Determining if a discount broker is right for you

Researching company websites, searching for consumer reviews and learning about your local market conditions can help you make an informed decision about working with an agent from a discount brokerage.

Know what kind of market you're in

In a hot real estate market, where homes tend to sell quickly, you might not need all of the marketing and extras traditionally provided by a real estate agent to sell your home.

However, if you sell in a buyer’s market, where homeowners are competing for buyers, you may feel more comfortable working with an agent that has fewer current clients and more time and resources to devote to your listing.

Find a brokerage that operates in your area

Discount brokerages cover select territories, and you will want to find one that serves your area. Even large national brokerages may be newer to your region, so finding one that has a history of working with homes similar to yours in your area may help you feel more comfortable as a seller.

Depending on what you’re looking for, you can search for terms such as “discount real estate broker,” “discount real estate agent,” or “flat-fee real estate agent,” plus your location. In addition, many brokerage websites will list the territories they work in or let you enter your ZIP code to see your options for agents near you.

Compare rates and payment structures

When comparing possible brokers, you’ll want to calculate their fees versus the traditional 5%-6% commission.

If they charge a flat rate, you’ll want to consider what this means in terms of the value of your home. For example, 5% of a $250,000 house comes out to $12,500 in commission fees, half of which goes to the real estate agent that represents the buyer. So in this scenario, the flat rate would have to be less than the $6,250 that would typically go to a listing agent to deliver real savings.

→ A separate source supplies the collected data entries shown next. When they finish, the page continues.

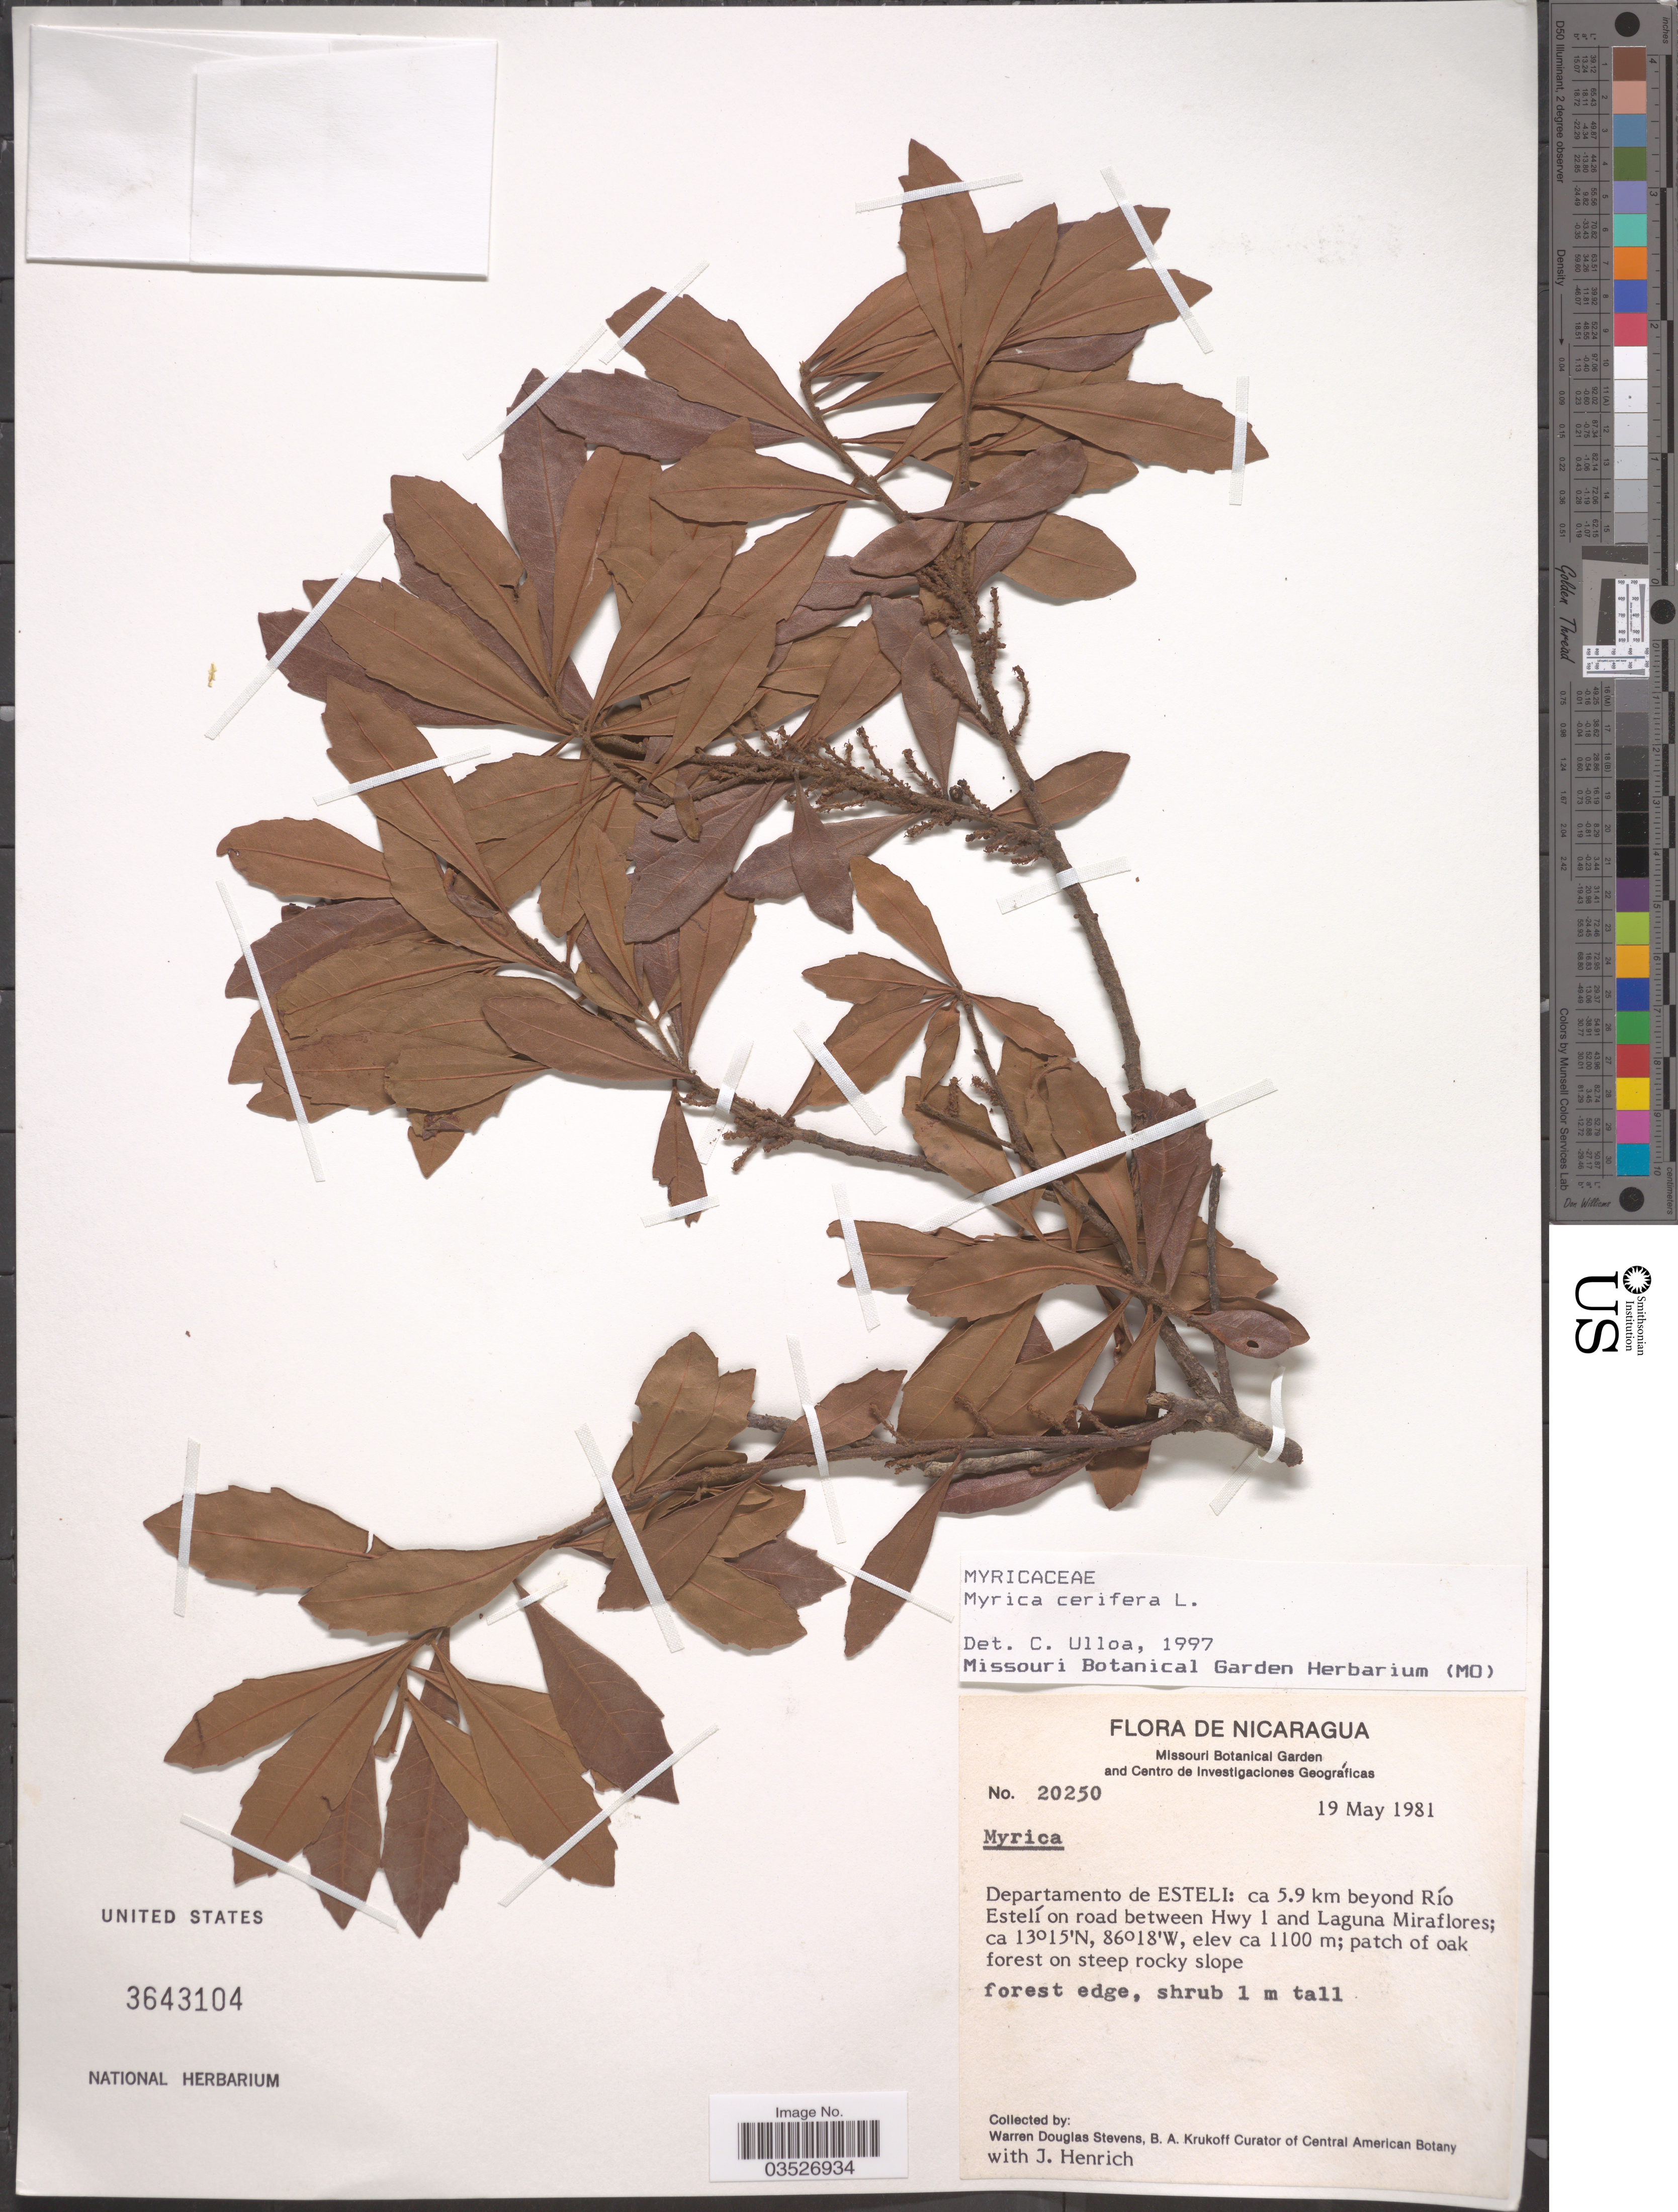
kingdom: Plantae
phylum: Tracheophyta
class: Magnoliopsida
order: Fagales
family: Myricaceae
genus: Morella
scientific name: Morella cerifera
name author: (L.) Small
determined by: Strong, M. T., (US), Smithsonian Institution - National Museum of Natural History (UNITED STATES)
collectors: W. D. Stevens, B. A. Krukoff & J. Henrich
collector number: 20250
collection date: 1981-05-19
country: Nicaragua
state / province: Esteli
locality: Departamento de Esteli: ca. 5.9 km beyond Río Estelí on road between Hwy 1 and Laguna Miraflores.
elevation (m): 1100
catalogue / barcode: US 3643104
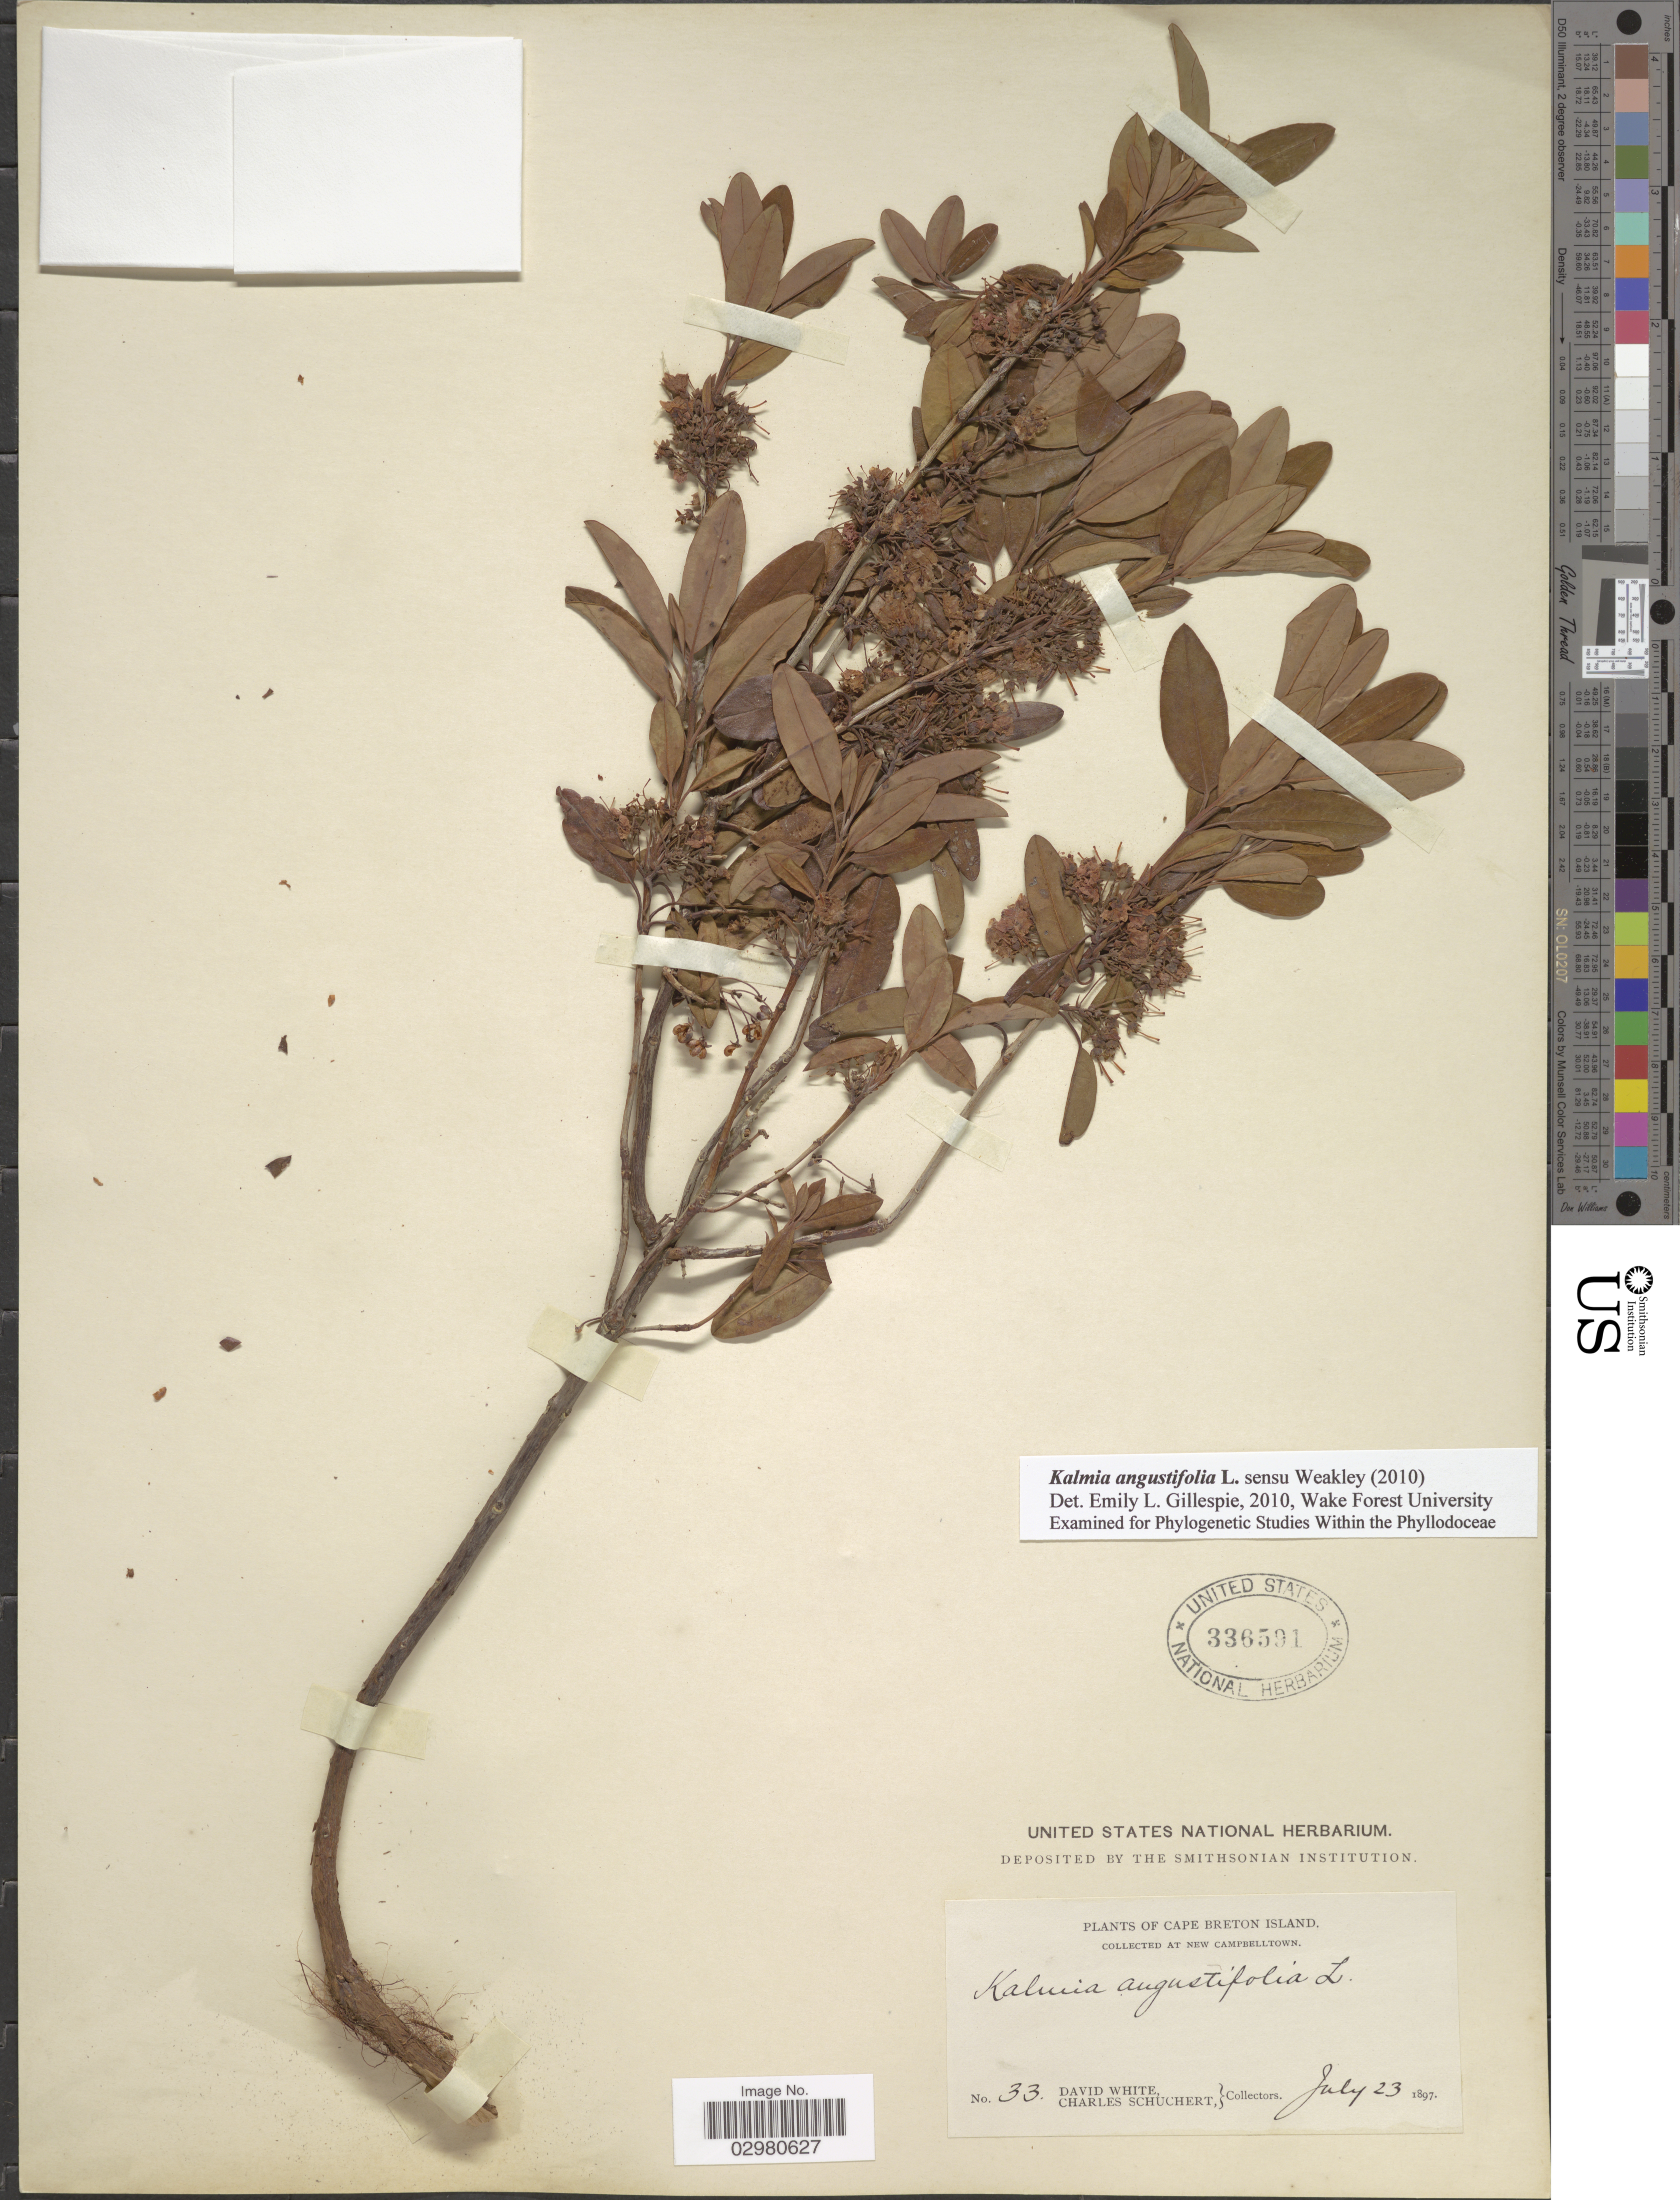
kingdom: Plantae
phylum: Tracheophyta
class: Magnoliopsida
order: Ericales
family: Ericaceae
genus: Kalmia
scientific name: Kalmia angustifolia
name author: L.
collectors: D. White & C. Schuchert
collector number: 33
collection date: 1897-07-23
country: Canada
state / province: Nova Scotia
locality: Cape Breton Island. At New Campbelltown.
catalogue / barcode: US 336591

Questions to ask potential agents

If you are considering working with an agent that charges below-average rates, some questions can help you make a selection with confidence.

  • What kind of track record does the agent have? Many discount brokerages and referral services will allow you to get to know prospective agents and ask them questions. Because they might be working with a high volume of clients, you may want to dig deeper into their experience beyond the number of homes they’ve sold. For example, asking whether they’ve worked with clients whose homes were similar to yours, or who had special circumstances similar to yours, may help you feel more confident in making a selection.

  • Are there any limits on the services they offer? The agent should tell you if there are any tradeoffs in exchange for their lower commission. You may be responsible for tasks that a traditional agent would typically handle, such as hosting the open house or negotiating the sale. If any services are a la carte or if you’ll be referred to an outside vendor, that will likely mean additional costs to you on top of the agent’s commission.

  • What can they tell you about your market? A prospective real estate agent can be a great source of information about the overall selling process and your local market conditions. You should be able to get a sense of comparable local home sales and what you might expect from potential buyers, such as what they’re looking for and how fast other homes are selling.

Other ways to save money as a seller

If saving money is a top priority for you when selling your home, there are other avenues that you can explore besides working with a discount broker or low-commission agent.

  • See if you qualify for credits or incentives. For example, if you’re in a profession that supports your local community, such as teaching or health care, you may qualify for discounts from traditional real estate agents through networks like Homes for Heroes.

  • Consider selling your home yourself. While a “for sale by owner” strategy requires a lot more work than going with an agent, the main advantage is that you would bypass the listing agent’s fees entirely. However, according to the NAR, the median sale price of these homes is lower than those sold with the assistance of a real estate agent. If the buyer is using an agent, you’ll still have to pay their commission as well.